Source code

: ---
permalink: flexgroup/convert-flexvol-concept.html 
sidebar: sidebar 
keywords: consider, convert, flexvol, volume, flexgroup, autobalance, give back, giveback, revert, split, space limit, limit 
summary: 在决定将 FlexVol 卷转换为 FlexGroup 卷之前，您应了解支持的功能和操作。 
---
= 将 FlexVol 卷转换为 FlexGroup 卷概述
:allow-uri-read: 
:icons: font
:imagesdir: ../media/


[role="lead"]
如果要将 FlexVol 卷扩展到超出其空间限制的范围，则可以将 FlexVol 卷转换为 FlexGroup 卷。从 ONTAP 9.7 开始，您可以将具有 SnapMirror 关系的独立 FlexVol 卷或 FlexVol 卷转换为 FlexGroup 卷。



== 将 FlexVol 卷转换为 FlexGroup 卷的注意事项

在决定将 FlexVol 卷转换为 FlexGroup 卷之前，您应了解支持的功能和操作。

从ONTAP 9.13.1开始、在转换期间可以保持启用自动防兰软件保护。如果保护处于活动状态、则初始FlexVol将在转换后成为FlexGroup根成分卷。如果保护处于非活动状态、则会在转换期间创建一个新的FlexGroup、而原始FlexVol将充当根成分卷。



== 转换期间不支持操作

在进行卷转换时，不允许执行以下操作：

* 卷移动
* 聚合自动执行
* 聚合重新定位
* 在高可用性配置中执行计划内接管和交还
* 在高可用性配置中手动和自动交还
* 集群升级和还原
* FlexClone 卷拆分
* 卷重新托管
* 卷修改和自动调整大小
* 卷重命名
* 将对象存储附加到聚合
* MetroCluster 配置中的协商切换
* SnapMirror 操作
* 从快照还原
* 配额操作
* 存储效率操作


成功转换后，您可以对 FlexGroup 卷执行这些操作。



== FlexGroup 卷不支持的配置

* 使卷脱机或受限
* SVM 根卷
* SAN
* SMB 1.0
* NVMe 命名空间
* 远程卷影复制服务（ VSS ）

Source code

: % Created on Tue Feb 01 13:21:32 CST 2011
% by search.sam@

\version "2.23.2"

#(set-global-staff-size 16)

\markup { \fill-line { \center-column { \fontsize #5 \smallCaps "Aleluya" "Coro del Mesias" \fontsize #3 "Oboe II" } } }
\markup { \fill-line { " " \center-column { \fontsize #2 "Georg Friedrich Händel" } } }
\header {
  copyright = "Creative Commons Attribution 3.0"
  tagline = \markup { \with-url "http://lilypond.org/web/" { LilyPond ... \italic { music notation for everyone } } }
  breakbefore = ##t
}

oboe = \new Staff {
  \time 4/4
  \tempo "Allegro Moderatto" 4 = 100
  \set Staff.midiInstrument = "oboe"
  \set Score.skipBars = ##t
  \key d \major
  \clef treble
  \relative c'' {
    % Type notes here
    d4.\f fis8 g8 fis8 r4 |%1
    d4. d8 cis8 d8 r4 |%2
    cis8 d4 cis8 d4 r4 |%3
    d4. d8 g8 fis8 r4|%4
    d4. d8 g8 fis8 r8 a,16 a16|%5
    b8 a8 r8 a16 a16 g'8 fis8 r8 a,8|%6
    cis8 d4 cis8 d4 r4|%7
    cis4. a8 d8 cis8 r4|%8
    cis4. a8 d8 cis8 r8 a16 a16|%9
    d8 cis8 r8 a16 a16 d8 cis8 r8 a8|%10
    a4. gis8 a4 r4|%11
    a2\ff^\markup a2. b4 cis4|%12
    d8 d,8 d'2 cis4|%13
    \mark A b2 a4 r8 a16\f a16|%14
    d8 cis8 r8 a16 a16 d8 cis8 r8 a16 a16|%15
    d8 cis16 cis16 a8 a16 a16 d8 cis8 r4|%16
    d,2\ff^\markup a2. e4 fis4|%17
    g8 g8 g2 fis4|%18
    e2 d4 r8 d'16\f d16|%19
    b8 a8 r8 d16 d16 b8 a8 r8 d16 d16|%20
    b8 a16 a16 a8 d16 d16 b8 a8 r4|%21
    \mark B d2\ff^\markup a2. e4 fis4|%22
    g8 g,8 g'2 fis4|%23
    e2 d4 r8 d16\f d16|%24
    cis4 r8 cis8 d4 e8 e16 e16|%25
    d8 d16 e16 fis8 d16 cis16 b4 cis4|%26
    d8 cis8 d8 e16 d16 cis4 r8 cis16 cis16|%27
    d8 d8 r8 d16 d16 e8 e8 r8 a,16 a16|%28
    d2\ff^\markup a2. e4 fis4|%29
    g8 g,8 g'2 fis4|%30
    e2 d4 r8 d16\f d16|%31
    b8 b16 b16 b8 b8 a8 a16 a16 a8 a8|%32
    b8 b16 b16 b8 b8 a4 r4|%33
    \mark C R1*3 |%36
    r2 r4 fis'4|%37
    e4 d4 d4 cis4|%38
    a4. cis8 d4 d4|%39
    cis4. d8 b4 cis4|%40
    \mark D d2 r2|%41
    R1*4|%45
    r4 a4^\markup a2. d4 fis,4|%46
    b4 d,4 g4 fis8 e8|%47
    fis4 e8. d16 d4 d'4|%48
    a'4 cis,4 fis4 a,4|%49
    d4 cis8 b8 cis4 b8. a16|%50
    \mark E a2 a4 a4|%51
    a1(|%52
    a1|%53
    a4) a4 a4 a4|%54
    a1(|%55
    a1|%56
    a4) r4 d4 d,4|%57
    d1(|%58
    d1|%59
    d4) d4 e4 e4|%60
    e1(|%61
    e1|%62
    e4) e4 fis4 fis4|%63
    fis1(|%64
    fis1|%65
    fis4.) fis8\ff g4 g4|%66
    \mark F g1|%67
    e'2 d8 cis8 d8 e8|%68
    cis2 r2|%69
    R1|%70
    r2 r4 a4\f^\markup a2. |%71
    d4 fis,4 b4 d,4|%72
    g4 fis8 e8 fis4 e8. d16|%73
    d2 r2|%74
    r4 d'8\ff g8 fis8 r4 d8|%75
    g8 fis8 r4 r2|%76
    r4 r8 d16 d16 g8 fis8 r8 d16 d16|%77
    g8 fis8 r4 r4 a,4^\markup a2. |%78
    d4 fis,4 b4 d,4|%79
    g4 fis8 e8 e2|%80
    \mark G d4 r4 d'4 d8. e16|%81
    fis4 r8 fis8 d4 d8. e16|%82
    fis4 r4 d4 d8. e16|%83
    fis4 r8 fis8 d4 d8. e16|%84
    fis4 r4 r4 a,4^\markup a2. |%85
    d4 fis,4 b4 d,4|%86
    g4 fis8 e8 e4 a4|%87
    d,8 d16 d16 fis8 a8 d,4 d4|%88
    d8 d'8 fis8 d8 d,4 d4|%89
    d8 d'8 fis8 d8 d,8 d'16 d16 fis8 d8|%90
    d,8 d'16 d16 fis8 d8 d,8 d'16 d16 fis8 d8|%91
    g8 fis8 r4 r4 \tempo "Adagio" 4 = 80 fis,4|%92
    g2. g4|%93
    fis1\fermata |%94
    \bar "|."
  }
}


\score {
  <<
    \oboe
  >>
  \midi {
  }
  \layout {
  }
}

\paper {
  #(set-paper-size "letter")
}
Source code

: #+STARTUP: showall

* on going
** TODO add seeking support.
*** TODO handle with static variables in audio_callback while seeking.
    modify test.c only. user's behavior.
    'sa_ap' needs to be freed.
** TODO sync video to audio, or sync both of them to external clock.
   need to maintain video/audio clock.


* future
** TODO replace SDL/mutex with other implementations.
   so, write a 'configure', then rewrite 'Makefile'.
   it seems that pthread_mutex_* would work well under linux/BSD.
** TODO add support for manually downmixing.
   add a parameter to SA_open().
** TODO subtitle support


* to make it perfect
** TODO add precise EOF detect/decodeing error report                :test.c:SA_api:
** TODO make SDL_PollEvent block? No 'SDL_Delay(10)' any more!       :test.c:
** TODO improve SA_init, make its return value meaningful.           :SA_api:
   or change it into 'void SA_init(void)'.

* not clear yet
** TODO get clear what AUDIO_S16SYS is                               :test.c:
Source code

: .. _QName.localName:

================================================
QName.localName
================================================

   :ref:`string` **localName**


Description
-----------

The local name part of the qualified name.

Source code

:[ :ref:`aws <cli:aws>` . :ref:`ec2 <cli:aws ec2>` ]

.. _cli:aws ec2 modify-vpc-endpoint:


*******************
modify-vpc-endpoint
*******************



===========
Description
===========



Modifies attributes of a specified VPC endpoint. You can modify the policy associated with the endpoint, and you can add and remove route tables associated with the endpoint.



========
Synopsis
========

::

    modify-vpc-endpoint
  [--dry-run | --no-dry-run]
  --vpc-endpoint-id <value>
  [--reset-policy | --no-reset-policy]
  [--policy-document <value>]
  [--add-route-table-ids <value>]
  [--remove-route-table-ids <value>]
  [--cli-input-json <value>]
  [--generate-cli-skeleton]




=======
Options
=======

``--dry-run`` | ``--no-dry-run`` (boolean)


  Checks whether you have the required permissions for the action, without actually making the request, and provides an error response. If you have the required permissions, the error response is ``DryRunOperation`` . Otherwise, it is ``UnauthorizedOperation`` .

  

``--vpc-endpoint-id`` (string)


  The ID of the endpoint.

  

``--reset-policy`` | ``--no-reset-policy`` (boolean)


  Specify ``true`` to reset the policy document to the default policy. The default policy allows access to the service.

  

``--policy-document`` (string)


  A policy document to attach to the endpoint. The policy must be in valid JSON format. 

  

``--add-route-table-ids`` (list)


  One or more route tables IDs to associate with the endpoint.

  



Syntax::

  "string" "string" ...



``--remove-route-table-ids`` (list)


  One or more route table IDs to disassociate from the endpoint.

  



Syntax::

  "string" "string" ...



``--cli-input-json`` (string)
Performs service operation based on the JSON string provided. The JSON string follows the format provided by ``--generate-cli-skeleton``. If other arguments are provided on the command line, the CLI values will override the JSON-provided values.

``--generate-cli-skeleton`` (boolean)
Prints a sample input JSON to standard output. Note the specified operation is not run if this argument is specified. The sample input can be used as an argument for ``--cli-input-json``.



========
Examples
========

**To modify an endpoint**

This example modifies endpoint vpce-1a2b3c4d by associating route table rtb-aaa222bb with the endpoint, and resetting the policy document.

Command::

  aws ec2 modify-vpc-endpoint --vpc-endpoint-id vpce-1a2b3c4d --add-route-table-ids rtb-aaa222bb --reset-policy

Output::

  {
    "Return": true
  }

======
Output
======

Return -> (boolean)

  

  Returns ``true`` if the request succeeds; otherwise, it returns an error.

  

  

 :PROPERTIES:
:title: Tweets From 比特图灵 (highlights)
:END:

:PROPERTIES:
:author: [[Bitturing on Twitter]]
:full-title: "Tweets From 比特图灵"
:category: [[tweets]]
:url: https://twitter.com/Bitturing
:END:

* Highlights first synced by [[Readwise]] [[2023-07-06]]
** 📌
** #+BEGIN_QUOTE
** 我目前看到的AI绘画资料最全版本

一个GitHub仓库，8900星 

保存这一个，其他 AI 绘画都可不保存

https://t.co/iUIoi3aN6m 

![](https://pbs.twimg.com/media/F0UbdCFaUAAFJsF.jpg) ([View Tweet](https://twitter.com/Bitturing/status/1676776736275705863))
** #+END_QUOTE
------------------------------------------------------------
◆ TASK OBJECTIVE
Copy range, inclusive: the line holding "d8 cis8 d8 e16" to the line holding "d4 cis8 b8 cis4 b8. a16|%50". Reproduce exactly those lines of the records above and no others.

◆ WRITTEN RESPONSE
    d8 cis8 d8 e16 d16 cis4 r8 cis16 cis16|%27
    d8 d8 r8 d16 d16 e8 e8 r8 a,16 a16|%28
    d2\ff^\markup a2. e4 fis4|%29
    g8 g,8 g'2 fis4|%30
    e2 d4 r8 d16\f d16|%31
    b8 b16 b16 b8 b8 a8 a16 a16 a8 a8|%32
    b8 b16 b16 b8 b8 a4 r4|%33
    \mark C R1*3 |%36
    r2 r4 fis'4|%37
    e4 d4 d4 cis4|%38
    a4. cis8 d4 d4|%39
    cis4. d8 b4 cis4|%40
    \mark D d2 r2|%41
    R1*4|%45
    r4 a4^\markup a2. d4 fis,4|%46
    b4 d,4 g4 fis8 e8|%47
    fis4 e8. d16 d4 d'4|%48
    a'4 cis,4 fis4 a,4|%49
    d4 cis8 b8 cis4 b8. a16|%50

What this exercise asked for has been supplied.